● **EXTRACT TO READ**:
# # # # # # #
“Where Do You Get Your Ideas?”

     If you write fiction, it’s inevitable that you’ll be asked the title question. I’ve faced it innumerable times. Typically, it will come after a forlorn announcement by the questioner that “I’d love to write, but I can’t seem to come up with any ideas.” The questionee – that’s you – will be tried to your limits by the effort not to groan.

     There are ideas aplenty out there. A story idea doesn’t have to be perfectly original, as long as it can be presented in a fresh and intriguing (or amusing) way. After all, every story idea must involve people and problems for those people to surmount. For that reason, they’re all similar to one another ab initio.

     If you’re attentive to the trials people suffer in real life, you can snatch a dozen story ideas out of any stroll through an airport waiting lounge, or a bus or railway terminal. Just listen to the exchanges taking place around you. For that matter, listen to your friends and acquaintances, preferably outside their occupational environments. If you’re really listening rather than just waiting for your turn to speak and composing what you intend to say, you’ll get ideas by the bushel.

     What’s that you say? You write in one of the genres? Within some genres, the similarities among stories’ plots can overwhelm everything else about them. How significantly do murder mysteries differ from one another? Or high-medieval fantasies? Or (gulp) urban fantasies about vampires or werewolves? And here’s the Ace kicker: a lot of the readers of those genres stick to them because of the familiarity of their structures and core ideas. They want “more of the same,” rather than something utterly new and challenging.

     There are even ideas to be had from puns. A couple of my novels, and components in others, would not exist if it weren’t for puns that struck me at just the right moment.

     I once had a friend named Stefan, a unique, brilliant fellow who spoke just about every language spoken in Europe, who told me that true mastery of a language occurs when you start to laugh at its puns. I never came near that level of mastery in any of the languages I studied. I’ve yearned for it, vainly, ever since Stefan first described it…but I think it would require actual immersion in the language and its surrounding culture, and that would involve a huge investment of time, among other things.

     What sort of ideas might arise from puns in other tongues? Would they differ greatly from those that occur in English? A source of new, unexplored motifs, perhaps? What if the language in question were Hungarian, which the pro linguists claim bears no discernible relationship to any other known language?
# # # # # # #
● **DATA RECORDS**:

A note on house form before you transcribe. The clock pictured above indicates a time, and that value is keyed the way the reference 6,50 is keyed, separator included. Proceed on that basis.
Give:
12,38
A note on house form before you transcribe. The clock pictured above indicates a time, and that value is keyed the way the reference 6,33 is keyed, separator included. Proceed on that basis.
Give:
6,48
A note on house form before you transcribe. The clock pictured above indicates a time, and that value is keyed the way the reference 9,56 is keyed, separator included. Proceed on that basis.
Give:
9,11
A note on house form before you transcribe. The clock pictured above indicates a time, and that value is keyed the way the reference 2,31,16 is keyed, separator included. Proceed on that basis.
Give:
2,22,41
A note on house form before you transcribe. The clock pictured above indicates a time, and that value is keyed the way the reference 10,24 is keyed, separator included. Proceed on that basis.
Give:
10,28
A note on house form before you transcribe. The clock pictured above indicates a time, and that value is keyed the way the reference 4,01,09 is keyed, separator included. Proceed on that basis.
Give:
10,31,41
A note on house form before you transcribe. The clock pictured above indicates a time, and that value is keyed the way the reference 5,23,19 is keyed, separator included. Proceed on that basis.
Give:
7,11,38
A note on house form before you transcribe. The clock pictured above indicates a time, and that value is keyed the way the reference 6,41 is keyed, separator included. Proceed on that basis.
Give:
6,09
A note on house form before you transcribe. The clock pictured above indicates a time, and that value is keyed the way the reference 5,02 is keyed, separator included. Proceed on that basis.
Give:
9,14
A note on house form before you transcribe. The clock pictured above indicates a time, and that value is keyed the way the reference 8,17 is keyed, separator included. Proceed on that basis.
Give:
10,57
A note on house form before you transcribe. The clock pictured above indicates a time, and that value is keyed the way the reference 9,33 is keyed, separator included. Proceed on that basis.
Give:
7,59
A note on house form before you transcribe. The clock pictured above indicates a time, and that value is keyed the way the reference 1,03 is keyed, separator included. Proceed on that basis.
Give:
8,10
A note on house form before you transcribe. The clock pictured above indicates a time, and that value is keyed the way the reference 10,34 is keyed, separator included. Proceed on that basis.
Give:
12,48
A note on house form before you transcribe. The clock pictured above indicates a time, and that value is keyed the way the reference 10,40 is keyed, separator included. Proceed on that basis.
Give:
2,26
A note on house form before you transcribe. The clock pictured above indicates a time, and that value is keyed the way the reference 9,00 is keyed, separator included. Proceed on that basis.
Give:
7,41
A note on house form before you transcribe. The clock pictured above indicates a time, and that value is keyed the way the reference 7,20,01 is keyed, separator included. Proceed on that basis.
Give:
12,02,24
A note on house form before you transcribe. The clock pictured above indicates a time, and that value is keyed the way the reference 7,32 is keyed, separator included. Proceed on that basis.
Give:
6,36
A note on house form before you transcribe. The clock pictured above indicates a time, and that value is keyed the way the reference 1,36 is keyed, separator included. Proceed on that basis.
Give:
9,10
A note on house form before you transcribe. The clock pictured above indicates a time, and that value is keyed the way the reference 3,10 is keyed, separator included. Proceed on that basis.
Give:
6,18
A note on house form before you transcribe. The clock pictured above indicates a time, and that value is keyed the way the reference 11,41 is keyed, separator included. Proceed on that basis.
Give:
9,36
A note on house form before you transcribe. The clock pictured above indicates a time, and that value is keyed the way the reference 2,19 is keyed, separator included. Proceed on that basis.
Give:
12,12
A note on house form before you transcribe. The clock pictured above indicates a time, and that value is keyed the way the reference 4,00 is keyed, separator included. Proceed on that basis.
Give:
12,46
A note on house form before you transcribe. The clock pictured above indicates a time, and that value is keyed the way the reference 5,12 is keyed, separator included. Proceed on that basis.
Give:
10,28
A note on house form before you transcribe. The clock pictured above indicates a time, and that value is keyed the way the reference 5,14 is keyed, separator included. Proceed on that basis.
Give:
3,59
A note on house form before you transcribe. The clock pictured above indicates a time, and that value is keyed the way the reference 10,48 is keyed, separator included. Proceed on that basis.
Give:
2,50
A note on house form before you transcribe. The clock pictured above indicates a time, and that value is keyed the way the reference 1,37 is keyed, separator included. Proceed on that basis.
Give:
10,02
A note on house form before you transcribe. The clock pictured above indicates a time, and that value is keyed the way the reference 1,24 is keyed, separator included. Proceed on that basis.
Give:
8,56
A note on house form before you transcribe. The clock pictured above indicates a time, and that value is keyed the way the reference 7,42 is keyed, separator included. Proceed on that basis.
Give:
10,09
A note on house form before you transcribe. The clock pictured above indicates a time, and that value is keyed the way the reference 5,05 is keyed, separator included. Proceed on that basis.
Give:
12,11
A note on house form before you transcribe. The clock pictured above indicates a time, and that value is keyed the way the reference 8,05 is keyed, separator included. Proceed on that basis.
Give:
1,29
# # # # # # #
● **EXERCISE REQUIREMENTS**: Copy the stretch of the essay on where story ideas come from, from "There are even" through "the right moment.", substituting "stories" for "novels".

● **EXERCISE ANSWER**:
There are even ideas to be had from puns. A couple of my stories, and components in others, would not exist if it weren’t for puns that struck me at just the right moment.